UW Week: A.J. Edds Q&A

Iowa's LEO Linebacker A.J. Edds will have an opportunity to be a three-year starter in the Big Ten. Not bad for a player who came to Iowa City looking to be a tight end. Edds talks about how things have worked out thus far in his career, and what kind of advice he gives his 'younger' teammates as they head into some hostile environments.

Q: You are a sophomore, do you still feel like a part of your recruiting class, which is mostly redshirt sophomore players now?

AJ Edds: I am veteran in the fact that I have played. I have started more than just a game here and there. I did play towards the end of last year. As far as seniors in terms of leadership and being in charge, I am not as far along in that stage, but as far as playing, I shouldn't be making rookie mistakes.

Q: Last week was the first time for a lot of your teammates in a hostile environment. You played a lot vs Michigan last year, how do you communicate what that is like?

Edds: Just imagine playing in Kinnick with all those fans being against you. A lot of rowdy fans that are into the game, like at Wisconsin. They are like the fans here. They live for it. I tell the guys that have not seen it, to imagine an opposing team coming here.

Q: Did Wisconsin recruit you?

Edds: They did, not real heavily, but they did initially, but I went a different direction.

Q: Did you ever visit there?

Edds: No, that is the only Big Ten place that I have never been. It will be my first experience there. I have seen it on TV, so I know what it's like, but at the same time it will be new.

Q: During your recruitment, Iowa told you would get a shot at tight end, and you said that helped sway you to Iowa. Now, you may become a three year starter at linebacker. Does this surprise you how turned out?

Edds: Not necessarily. I knew I would come in as a tight end. Then there were some guys banged up on defense. I was fortunate to get playing time last year to get ready, and this spring talking with the coaches, I would have a chance to be successful on defense. It was in my hands. It is a great opportunity for me to play on a great defense, with some great people. Hopefully at the end of the year we are saying the same thing.

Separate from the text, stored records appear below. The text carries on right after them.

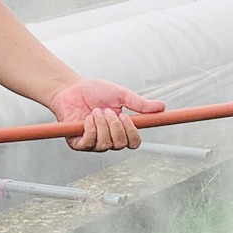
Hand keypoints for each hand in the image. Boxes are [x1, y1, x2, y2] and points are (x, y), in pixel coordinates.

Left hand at [46, 78, 165, 151]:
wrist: (71, 88)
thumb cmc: (94, 91)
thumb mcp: (121, 95)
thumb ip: (140, 104)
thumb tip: (162, 107)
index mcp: (120, 129)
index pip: (134, 142)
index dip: (133, 133)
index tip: (128, 117)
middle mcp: (108, 139)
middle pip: (121, 144)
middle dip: (115, 126)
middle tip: (107, 110)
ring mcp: (93, 143)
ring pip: (106, 144)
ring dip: (102, 125)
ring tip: (95, 111)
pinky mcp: (78, 144)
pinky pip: (90, 144)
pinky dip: (91, 129)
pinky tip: (87, 118)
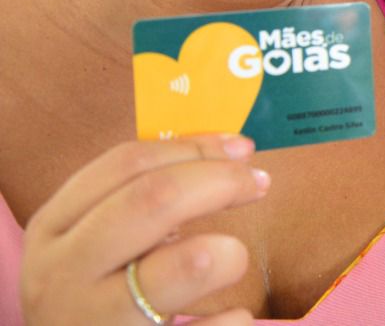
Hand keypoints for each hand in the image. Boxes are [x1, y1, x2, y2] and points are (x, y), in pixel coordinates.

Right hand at [21, 135, 268, 325]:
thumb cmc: (93, 302)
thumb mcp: (90, 246)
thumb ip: (140, 202)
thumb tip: (229, 154)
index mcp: (53, 230)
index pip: (126, 164)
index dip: (194, 148)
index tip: (241, 149)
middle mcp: (62, 274)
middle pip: (153, 199)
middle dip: (219, 181)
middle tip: (259, 183)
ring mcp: (92, 323)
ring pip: (180, 270)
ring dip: (225, 254)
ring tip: (232, 257)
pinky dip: (232, 321)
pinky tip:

Q: Most of the defense played 70 snaps last week. Is that hard?

Edds: Not so much. At the end of the game, none of us were gassed to where we were dying. We knew it would be a four quarter game, and it came down to the last play of the game. It's not like we are huffing and puffing. We just knew it would be a long game, and it was that. We were ready for that.

Q: Norm sent a lot of one and two LB blitzes on Saturday; what is your goal there, to get inside, outside, fight through a fullback?

Edds: It depends. You take what they give you. It depends on the back, where the blocking scheme is. You have to play off the quarterback or whoever has the ball. You are looking to make a play, not thinking about what you want to do.

Q: In terms of that technique, did you execute the way you had hoped?

Edds: For the most part. What we needed to get done, we did. There were some situations where we didn't, but for the most part, when we came, we got pressure on the quarterback, we had a few balls knocked down, we hurried him a little bit. That is the point when you bring people. You look at the play towards the end of the game, it was a perfect play. You have to credit them, they made a great play there.

Q: How was Mike Klinkenborg after that play late in the game where he was guarding Phillip Bates?

Edds: He is a mature guy, it's not his first rodeo. He knows what he is doing. He will play the next play, that is how the whole defense is. You have to do that, good bad or indifferent. If you just sacked someone, or got gashed for a 20 yard run, you have to let it go and move onto the next play.